ML: Graças aos ingredientes japoneses que conhecemos ao contactar com perfumistas locais. Nomeadamente a madeira de hinoki, mas também uma molécula sintetizada por química verde a partir da orquídea japonesa.
KD: Sim, essa nota floral de coração dá à fragrância uma modernidade natural.
Podem falar-nos um pouco mais desses ingredientes tipicamente japoneses?
MK: O hinoki é verdadeiramente uma nota típica japonesa, o equivalente da rosa ou do jasmim para os ocidentais em termos de popularidade. É o cipreste local, mas o seu aroma é mais fumado e forte do que o da árvore europeia. É também uma madeira muito espiritual no Japão, usada nos tempos e nos santuários. Traz ao mesmo tempo frescura e uma nota um pouco seca e fumada.
KD: A pequena orquídea tigrada do Japão deu-nos uma nota floral, próxima do muguet [lírio do vale] que traz transparência, um lado aquoso, quase frio e ligeiramente cortante. Tem de ser associada a outros ingredientes mais suaves de para que faça vibrar as outras flores.
E em relação ao jasmim, qual é a sua simbologia no Japão e como exploraram as suas várias facetas?
KD: Na simbologia das flores no Japão, o hanakotoba – o jasmim – é sinónimo de refinamento e elegância. Nós usámos três variedades da flor: dois jasmins grandiflorum, um do Egipto que tem uma faceta de banana e de compota de morango, e também evoca o chá, e outro da Índia, mais carnal; e um terceiro, o jasmim sambac indiano, uma flor associada a cerimónias tradicionais e cujas facetas evocam mais as flores de laranjeira e de morangueiro e tem um lado mais frutado-verde. Jogando com as diferentes origens, fazemos como um pintor que utiliza várias nuances da mesma cor para criar a sua obra. As notas respondem umas às outras, cada flor desempenha o seu papel e está criado o equilíbrio.
Ginza foi pensado para transmitir o poder das mulheres. Como se consegue dar a noção de poder num perfume, nomeadamente num perfume feminino?
KD: O lado amadeirado traduz uma estrutura enraizada na terra, uma força interior, e conduz o halo floral, o rasto de flores brancas, magnólia, frésia e nota de orquídea, para deixar uma marca quase indelével. Este perfume tem uma presença, sentimo-lo quando ele passa, mas com subtileza, sem qualquer vulgaridade.
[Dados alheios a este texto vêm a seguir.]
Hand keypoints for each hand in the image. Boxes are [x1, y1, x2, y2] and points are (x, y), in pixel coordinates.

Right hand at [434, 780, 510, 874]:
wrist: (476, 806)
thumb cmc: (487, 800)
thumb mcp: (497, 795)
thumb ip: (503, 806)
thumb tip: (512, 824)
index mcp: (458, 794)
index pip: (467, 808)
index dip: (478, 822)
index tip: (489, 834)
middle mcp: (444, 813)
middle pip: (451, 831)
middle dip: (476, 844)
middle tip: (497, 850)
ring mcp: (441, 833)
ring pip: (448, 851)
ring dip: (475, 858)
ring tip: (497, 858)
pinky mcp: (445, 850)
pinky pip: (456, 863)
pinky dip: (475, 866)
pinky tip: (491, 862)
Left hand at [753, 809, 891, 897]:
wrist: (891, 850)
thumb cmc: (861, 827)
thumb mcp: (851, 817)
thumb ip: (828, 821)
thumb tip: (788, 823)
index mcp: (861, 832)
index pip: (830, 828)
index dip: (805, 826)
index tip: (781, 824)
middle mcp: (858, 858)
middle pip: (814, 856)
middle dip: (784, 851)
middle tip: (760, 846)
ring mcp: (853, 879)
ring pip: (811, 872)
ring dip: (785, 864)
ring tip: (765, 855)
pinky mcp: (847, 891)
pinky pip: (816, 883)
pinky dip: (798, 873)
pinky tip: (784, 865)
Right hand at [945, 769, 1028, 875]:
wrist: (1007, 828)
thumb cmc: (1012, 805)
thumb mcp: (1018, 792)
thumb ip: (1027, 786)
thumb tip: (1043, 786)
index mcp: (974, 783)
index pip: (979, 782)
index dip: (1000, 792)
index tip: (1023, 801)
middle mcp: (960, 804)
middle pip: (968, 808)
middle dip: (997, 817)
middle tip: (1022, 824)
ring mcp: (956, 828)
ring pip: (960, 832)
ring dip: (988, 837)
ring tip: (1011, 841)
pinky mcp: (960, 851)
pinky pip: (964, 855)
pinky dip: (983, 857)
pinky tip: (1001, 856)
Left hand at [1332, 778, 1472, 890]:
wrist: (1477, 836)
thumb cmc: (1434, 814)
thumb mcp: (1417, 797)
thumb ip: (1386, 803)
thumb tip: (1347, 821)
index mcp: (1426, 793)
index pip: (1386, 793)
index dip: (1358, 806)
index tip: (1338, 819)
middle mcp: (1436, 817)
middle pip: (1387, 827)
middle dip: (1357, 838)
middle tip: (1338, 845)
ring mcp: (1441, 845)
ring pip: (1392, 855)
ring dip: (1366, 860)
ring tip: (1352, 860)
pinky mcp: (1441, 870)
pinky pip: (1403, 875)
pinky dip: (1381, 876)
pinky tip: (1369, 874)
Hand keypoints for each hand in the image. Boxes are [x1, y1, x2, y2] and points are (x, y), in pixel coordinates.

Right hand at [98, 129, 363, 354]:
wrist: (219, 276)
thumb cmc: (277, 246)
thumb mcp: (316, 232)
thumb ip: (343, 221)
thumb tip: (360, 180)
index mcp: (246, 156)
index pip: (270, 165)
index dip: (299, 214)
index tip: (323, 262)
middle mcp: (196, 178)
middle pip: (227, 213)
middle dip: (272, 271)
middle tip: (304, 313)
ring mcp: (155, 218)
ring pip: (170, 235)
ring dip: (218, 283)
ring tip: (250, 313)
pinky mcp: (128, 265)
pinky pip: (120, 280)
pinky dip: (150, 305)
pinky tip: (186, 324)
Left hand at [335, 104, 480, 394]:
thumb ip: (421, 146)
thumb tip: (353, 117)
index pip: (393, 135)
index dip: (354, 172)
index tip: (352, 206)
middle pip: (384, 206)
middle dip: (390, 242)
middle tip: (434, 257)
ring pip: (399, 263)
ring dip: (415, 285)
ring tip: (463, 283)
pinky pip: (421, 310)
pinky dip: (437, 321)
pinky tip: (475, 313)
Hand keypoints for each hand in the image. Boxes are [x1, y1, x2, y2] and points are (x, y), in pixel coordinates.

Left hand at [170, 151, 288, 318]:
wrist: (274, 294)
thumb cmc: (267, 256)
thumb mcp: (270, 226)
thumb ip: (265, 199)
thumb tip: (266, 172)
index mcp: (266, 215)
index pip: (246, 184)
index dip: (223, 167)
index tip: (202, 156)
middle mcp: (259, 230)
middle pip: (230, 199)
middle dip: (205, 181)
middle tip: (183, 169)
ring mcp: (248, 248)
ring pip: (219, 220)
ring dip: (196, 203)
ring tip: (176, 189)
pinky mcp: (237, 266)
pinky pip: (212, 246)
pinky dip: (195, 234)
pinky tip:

ML: No yoga, começamos sempre por nos visualizar com raízes, como uma árvore se prende à terra, para sentir a energia da terra que sobe pelo nosso corpo. O acorde amadeirado também evoca, para mim, esta imagem.
Um perfume pode potenciar a nossa força interior?
KD: O perfume é como uma segunda pele na qual nos sentimos bem, um revelador de personalidade, quase uma proteção.
ML: Para mim, o perfume age como um halo de proteção. Acredito que os cheiros têm energias vibratórias. Espero que as mulheres que usarem Ginza sintam subtilmente que as mulheres que o criaram o infundiram com toda a sua energia.
Se Ginza fosse uma emoção, qual seria?
KD: A harmonia, acompanhada da confiança em si e na vida. Riqueza e força interior.
ML: A Confiança e a determinação. Ginza mostra que uma mulher não é um cliché de pequeno ser frágil e sensível! Se tivesse de o definir numa palavra seria girl power.